[RECORDS FOR THE TASK]

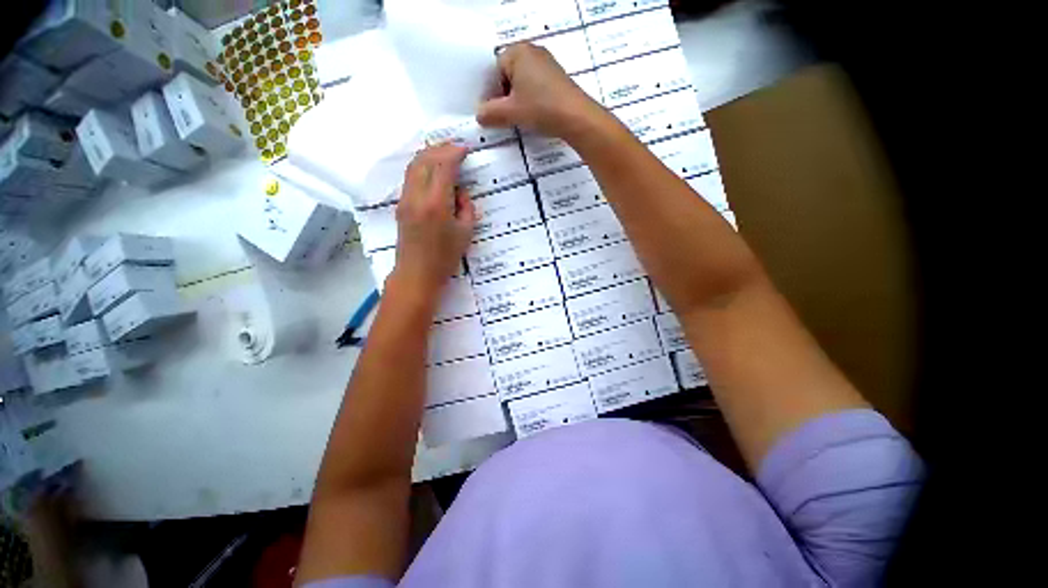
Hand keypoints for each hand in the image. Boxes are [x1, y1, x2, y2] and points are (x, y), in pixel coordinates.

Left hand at [392, 144, 475, 293]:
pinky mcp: (401, 205)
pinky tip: (432, 169)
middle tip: (456, 146)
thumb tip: (460, 191)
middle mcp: (417, 196)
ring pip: (414, 166)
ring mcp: (405, 199)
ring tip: (444, 152)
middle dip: (441, 148)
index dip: (455, 153)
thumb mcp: (466, 233)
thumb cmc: (445, 258)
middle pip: (425, 160)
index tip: (465, 149)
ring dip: (429, 154)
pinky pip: (410, 177)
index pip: (443, 166)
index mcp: (436, 204)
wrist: (416, 273)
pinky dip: (422, 166)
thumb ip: (466, 207)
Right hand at [477, 43, 605, 139]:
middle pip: (508, 76)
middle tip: (505, 117)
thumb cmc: (541, 108)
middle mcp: (533, 52)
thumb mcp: (511, 112)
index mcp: (518, 51)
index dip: (492, 94)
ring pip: (522, 84)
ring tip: (519, 118)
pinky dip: (531, 101)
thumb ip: (490, 113)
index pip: (494, 71)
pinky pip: (535, 88)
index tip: (493, 113)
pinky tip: (533, 115)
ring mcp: (547, 65)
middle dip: (504, 97)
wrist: (576, 117)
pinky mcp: (556, 79)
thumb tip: (479, 115)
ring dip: (517, 102)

[/RECORDS FOR THE TASK]

WORK TO COMPLETE: Copy out every line of the listing where the word "hand" occurs.

EXERCISE ANSWER:
Hand keypoints for each hand in the image. Boxes are [x1, y1, x2, y2] and points are (x, y), in pixel coordinates.
Left hand at [392, 144, 475, 293]:
Right hand at [477, 43, 605, 139]:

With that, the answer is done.